SYRACUSE -- There will be changes to city government coming to this community.
Mayor Jamie Nagle and Councilman Larry Shingleton have opted not to seek re-election, which means there will be a new mayor come January of 2014 and at least one new member of the council, perhaps two.
Voters won't have to look far -- when election day hits on Nov. 5 -- to find differences in the field of candidates.
The contest between Councilman Doug Peterson and businessman Terry Palmer for mayor comes down a moderate versus a conservative. They both offer different approaches to potentially raising fees or addressing whether the city should look at installing meters to monitor secondary water use.
The council race also offers a wide array of options, including one incumbent, a former council member and a resident who is formally waging a write-in campaign. The race includes Councilman Brian Duncan, former councilman Mike Gailey, Planning Commissioner Gary Pratt, Allen Lowry and write-in candidate Randy Miller.
In the mayoral race, Peterson said the biggest difference between he and Palmer comes down to experience. He has served six years on the council and says he has a track record of providing services without raising taxes and working with staff. He describes himself as a team builder.
He said he believes in holding the line on property taxes but favors looking at fees, such as lights, water and garbage, to make sure those enterprise funds are self-sustaining. He also said he would like to at least explore the option of meters for secondary water, so people can pay for what they use.
Palmer paints a different picture. An outspoken advocate of constitutional government, the businessman said he pushed a plan to potentially lower property taxes this year, when city officials debated whether to raise enterprise fees. He said he does not support metering secondary water use.

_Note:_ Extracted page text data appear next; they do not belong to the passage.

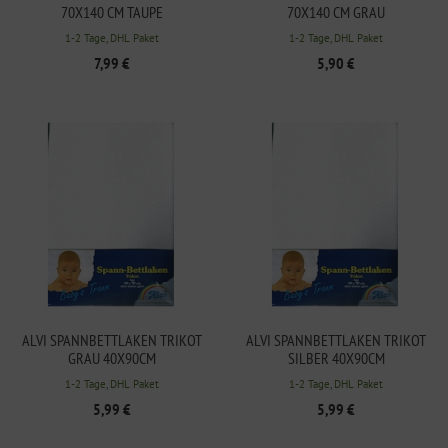
70X140 CM TAUPE
70X140 CM GRAU
1-2 Tage, DHL Paket
1-2 Tage, DHL Paket
7,99 €
5,90 €
ALVI SPANNBETTLAKEN TRIKOT
ALVI SPANNBETTLAKEN TRIKOT
GRAU 40X90CM
SILBER 40X90CM
1-2 Tage, DHL Paket
1-2 Tage, DHL Paket
5,99 €
5,99 €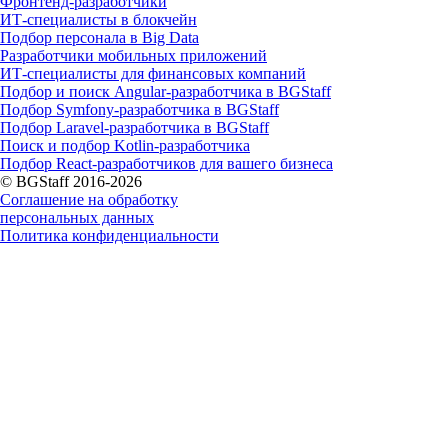
Фронтенд-разработчики
ИТ-специалисты в блокчейн
Подбор персонала в Big Data
Разработчики мобильных приложений
ИТ-специалисты для финансовых компаний
Подбор и поиск Angular-разработчика в BGStaff
Подбор Symfony-разработчика в BGStaff
Подбор Laravel-разработчика в BGStaff
Поиск и подбор Kotlin-разработчика
Подбор React-разработчиков для вашего бизнеса
© BGStaff 2016-2026
Соглашение на обработку
персональных данных
Политика конфиденциальности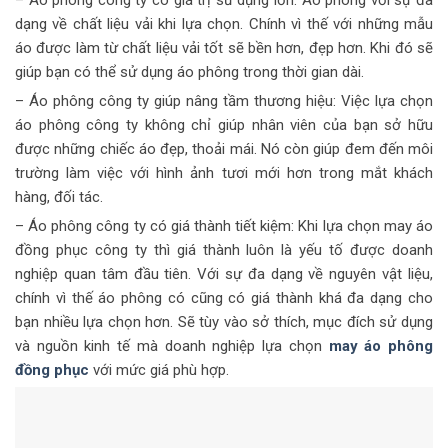
– Áo phông công ty có giá trị sử dụng lớn: Áo phông với sự đa
dạng về chất liệu vải khi lựa chọn. Chính vì thế với những mẫu
áo được làm từ chất liệu vải tốt sẽ bền hơn, đẹp hơn. Khi đó sẽ
giúp bạn có thể sử dụng áo phông trong thời gian dài.
– Áo phông công ty giúp nâng tầm thương hiệu: Việc lựa chọn
áo phông công ty không chỉ giúp nhân viên của bạn sở hữu
được những chiếc áo đẹp, thoải mái. Nó còn giúp đem đến môi
trường làm việc với hình ảnh tươi mới hơn trong mắt khách
hàng, đối tác.
– Áo phông công ty có giá thành tiết kiệm: Khi lựa chọn may áo
đồng phục công ty thì giá thành luôn là yếu tố được doanh
nghiệp quan tâm đầu tiên. Với sự đa dạng về nguyên vật liệu,
chính vì thế áo phông có cũng có giá thành khá đa dạng cho
bạn nhiều lựa chọn hơn. Sẽ tùy vào sở thích, mục đích sử dụng
và nguồn kinh tế mà doanh nghiệp lựa chọn
may áo phông
đồng phục
với mức giá phù hợp.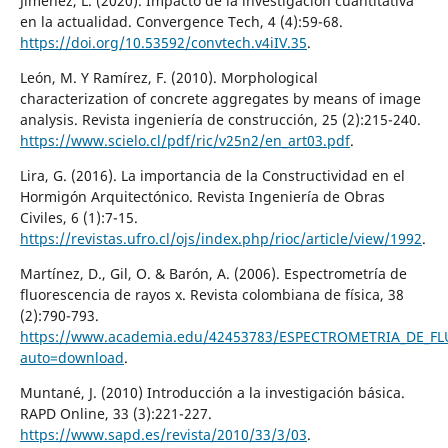
Jiménez, L. (2020). Impacto de la investigación cuantitativa
en la actualidad. Convergence Tech, 4 (4):59-68.
https://doi.org/10.53592/convtech.v4iIV.35
.
León, M. Y Ramírez, F. (2010). Morphological
characterization of concrete aggregates by means of image
analysis. Revista ingeniería de construcción, 25 (2):215-240.
https://www.scielo.cl/pdf/ric/v25n2/en_art03.pdf
.
Lira, G. (2016). La importancia de la Constructividad en el
Hormigón Arquitectónico. Revista Ingeniería de Obras
Civiles, 6 (1):7-15.
https://revistas.ufro.cl/ojs/index.php/rioc/article/view/1992
.
Martínez, D., Gil, O. & Barón, A. (2006). Espectrometría de
fluorescencia de rayos x. Revista colombiana de física, 38
(2):790-793.
https://www.academia.edu/42453783/ESPECTROMETRIA_DE_F
auto=download
.
Muntané, J. (2010) Introducción a la investigación básica.
RAPD Online, 33 (3):221-227.
https://www.sapd.es/revista/2010/33/3/03
.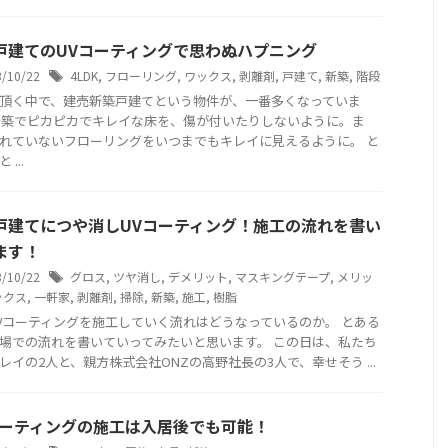
戸建てのUVコーティングで思わぬハプニング
3/10/22
4LDK
,
フローリング
,
ワックス
,
剥離剤
,
戸建て
,
新築
,
階段
頂く中で、建売新築戸建てという物件が、一番多くなっていま
新築でピカピカでキレイな床を、傷が付いたりしないように。ま
れていないフローリングをいつまでもキレイに見えるように。 と
...
戸建てにつや消しUVコーティング！施工の流れを書い
ます！
3/10/22
グロス
,
ツヤ消し
,
デメリット
,
マスキングテープ
,
メリッ
ックス
,
一軒家
,
剥離剤
,
掃除
,
新築
,
施工
,
樹脂
Vコーティングを施工していく流れはどうなっているのか。 とある
場での流れを書いていってみたいと思います。 この日は、私たち
レイの2人と、親方株式会社ONZの高野社長の3人で、幸せそう ...
コーティングの施工は入居後でも可能！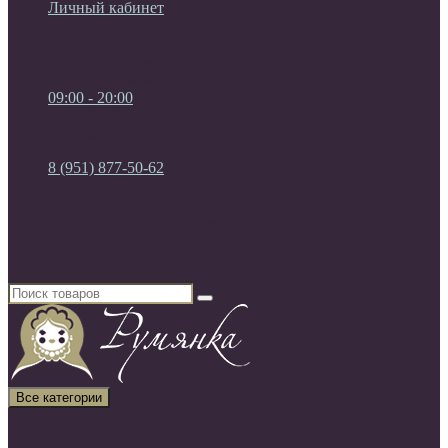
Личный кабинет
Мои Закладки (0)
Список сравнения
Регистрация
Авторизация
09:00 - 20:00
09:00 - 20:00
без выходных
8 (951) 877-50-62
8 (951) 877-50-62
8 (920) 450-03-75
Россия, г. Воронеж
Все категории
Все категории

Palmer said local government is going the wrong direction and he would bring civility back to the city.
Duncan heads the field of council candidates, after being appointed to office in January of 2012. He describes himself as a proven conservative. He said he will continue to push to keep spending down, taxes low and avoid the tendency to over regulate the citizenry and business.
"The council has also resisted excessive regulations and efforts to change the city by way of unwanted development. I would not change a lot," he said.
Lowry also brings conservative credentials to the race. A former fiscal analyst, Lowry said the political turmoil between Nagle and the city council has created a disconnect. He promises to promote a better environment in local government.
Lowry also vows to keep a close eye on spending and taxes. He said government needs to learn to do more with less.
Pratt brings a long resume in working with the business community to the race. He said he is the only candidate with extensive land use planning experience and he will help Syracuse become a pro business city. He vows to keep a tight handle on finances and to expand recreational opportunities for families in the community.
Gailey is not a newcomer to the political scene in the city, or to civic affairs. He served on the council from 1988-1991. He stresses the need for better dialogue among city leaders.
Going forward, Gailey said city leaders need to build an economic plan that includes some light manufacturing to be sustainable. "Helping others grasp this vision; the development of a diversified economic base supporting Syracuse values, is a worthy challenge," he said.
Miller lost in the primary, but has filed as a write-in candidate. He said city leaders need to address land development and urban planning in a more ideal fashion. He is critical of the environment created by the state of politics in the city.
He points out he has a history of being bipartisan as the founder and president of the Utah League of Independent Voters, which he describes as a grassroots advocacy organization.